I'm going to assume you meant the following:

import mitsuba as mi
import drjit as dr
mi.set_variant('cuda_ad_rgb')

a = mi.Int([1,2])
b = mi.Float([3,4,5])

a = dr.repeat(a, len(b)) #[1,1,1,2,2,2]
b = dr.tile(b, 2) #[3,4,5,3,4,5]

result = a * b #[3,4,5,6,8,10]
result = dr.block_sum(result, 3) #[12, 24]

You have a few different options:
If the width of the output array matches an existing type you can use dr.ravel():

result = dr.unravel(mi.Point3f, a * b) #[[3.0, 4.0, 5.0], [6.0, 8.0, 10.0]]
result = dr.sum(result) #[12, 24]

If the width doesn't match an existing type, I'm afraid this will require a normal Python loop and some simple gather/scatter operations which is not ideal in terms of performance (depends on loop size), but is at least differentiable.
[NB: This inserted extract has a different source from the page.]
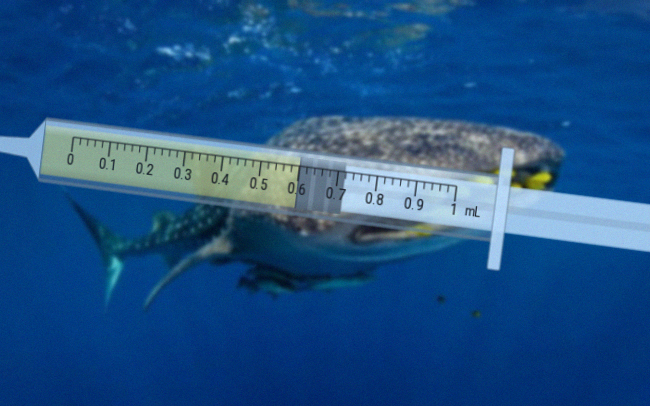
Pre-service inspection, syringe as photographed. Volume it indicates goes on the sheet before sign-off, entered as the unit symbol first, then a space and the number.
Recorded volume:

I encountered the same issue when trying to implement neural network using only dr.jit. Is there any recommended way to implement neural network that are differentiable?

I'll close this as the original question has been answered.


Is there any recommended way to implement neural network that are differentiable?

In general, in its current state, Dr.Jit is not well-suited for this. We do not use all the hardware features that are available to make neural networks efficient. In addition, the system was not particularly built with this in mind. However, it should still be possible. My recommendation would be to do it from C++, the type system isn't as limited as it is from Python -- simply because you can define new types as you need them.

I encountered the same issue when trying to implement neural network using only dr.jit. Is there any recommended way to implement neural network that are differentiable?

I ran into the exact issue but it turns out that you can use dr.scatter_reduce to achieve similar results as dr.block_sum while being differentiable. See mitsuba-renderer/mitsuba3#579 (reply in thread) for example.